■ **WHAT YOU NEED TO DO**:
If a line in the following entries contains the string "this", it counts toward the total; report only that total.

■ **DATA FOR REVIEW**:

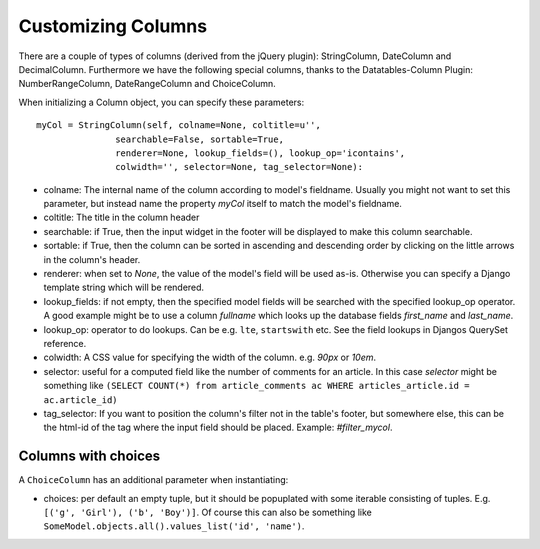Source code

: Customizing Columns
===================

There are a couple of types of columns (derived from the jQuery plugin):
StringColumn, DateColumn and DecimalColumn. Furthermore we have the following special columns, thanks to the Datatables-Column Plugin: NumberRangeColumn, DateRangeColumn and ChoiceColumn.

When initializing a Column object, you can specify these parameters::

  myCol = StringColumn(self, colname=None, coltitle=u'',
                 searchable=False, sortable=True,
                 renderer=None, lookup_fields=(), lookup_op='icontains',
                 colwidth='', selector=None, tag_selector=None):

* colname: The internal name of the column according to model's fieldname. Usually you might not want to set this parameter, but instead name the property `myCol` itself to match the model's fieldname.

* coltitle: The title in the column header

* searchable: if True, then the input widget in the footer will be displayed to make this column searchable.

* sortable: if True, then the column can be sorted in ascending and descending order by clicking on the little arrows in the column's header.

* renderer: when set to `None`, the value of the model's field will be used as-is. Otherwise you can specify a Django template string which will be rendered.

* lookup_fields: if not empty, then the specified model fields will be searched with the specified lookup_op operator. A good example might be to use a column `fullname` which looks up the database fields `first_name` and `last_name`.

* lookup_op: operator to do lookups. Can be e.g. ``lte``, ``startswith`` etc. See the field lookups in Djangos QuerySet reference.
* colwidth: A CSS value for specifying the width of the column. e.g. `90px` or `10em`.

* selector: useful for a computed field like the number of comments for an article. In this case `selector` might be something like ``(SELECT COUNT(*) from article_comments ac WHERE articles_article.id = ac.article_id)``

* tag_selector: If you want to position the column's filter not in the table's footer, but somewhere else, this can be the html-id of the tag where the input field should be placed. Example: `#filter_mycol`.

Columns with choices
--------------------

A ``ChoiceColumn`` has an additional parameter when instantiating:

* choices: per default an empty tuple, but it should be popuplated with some iterable consisting of tuples. E.g. ``[('g', 'Girl'), ('b', 'Boy')]``. Of course this can also be something like ``SomeModel.objects.all().values_list('id', 'name')``.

■ **SOLUTION BELOW**:
5